═══ Testo fornito ═══
LA QUESTIONE UCRAINA ALLA LUCE DELLA DIFFERENZA TRA EUROPEISMO ED EURO-ATLANTISMO

Sorprende (ma fino ad un certo punto, considerando il livello intellettuale che contraddistingue da alcuni decenni l'Occidente per quanto concerne l'analisi del Politico) che in pratica non vi sia nessuna analisi politico-strategica di questa guerra, tranne qualche eccezione come quella di due analisti della Rand Corporation (discutibile ma certo importante)*. Nel migliore dei casi, infatti, ci si limita ad evidenziare i numerosi difetti che caratterizzano la macchina da guerra russa e in particolare il regime di Putin o ad analizzare il conflitto sotto il profilo tattico-operativo (chiaramente mi riferisco solo alle analisi serie e documentate come quelle dell’Isw, del Rusi o di Michael Kofman e Rob Lee, non certo a quelle dei “nostri analisti” che -  tranne pochi - tutt’al più sono degli “esperti” di industria bellica e di sistemi d’arma).
═══ Dati in ingresso ═══
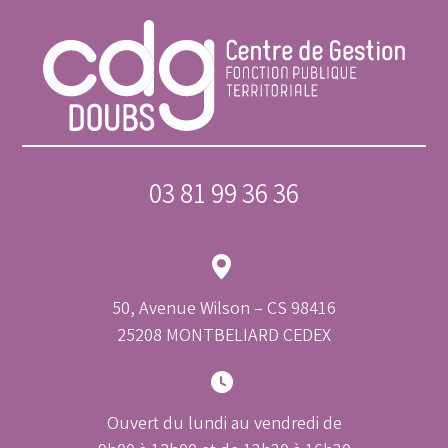
03 81 99 36 36
50, Avenue Wilson – CS 98416
25208 MONTBELIARD CEDEX
Ouvert du lundi au vendredi de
═══
Consegne di lavoro -
[1] Rispondi in breve a queste domande sul testo fornito:
(a) Per quale ente lavorano i due analisti citati come eccezione?
(b) Di chi sono i difetti su cui, nel migliore dei casi, ci si limita a insistere?
(c) Quali due persone vengono nominate tra chi fa analisi serie e documentate?
[2] Riassumi il testo fornito in due frasi.
Il materiale qui non serve.

Elenco soluzioni -
[1]
(a) Per la Rand Corporation.
(b) Della macchina da guerra russa e in particolare del regime di Putin.
(c) Michael Kofman e Rob Lee.

[2] Secondo il testo, in Occidente non c'è quasi nessuna analisi politico-strategica di questa guerra, salvo poche eccezioni come quella di due analisti della Rand Corporation. Nel migliore dei casi ci si ferma ai difetti della macchina da guerra russa e del regime di Putin, oppure agli aspetti tattico-operativi, mentre quasi tutti i "nostri analisti" sono al massimo esperti di industria bellica e di sistemi d'arma.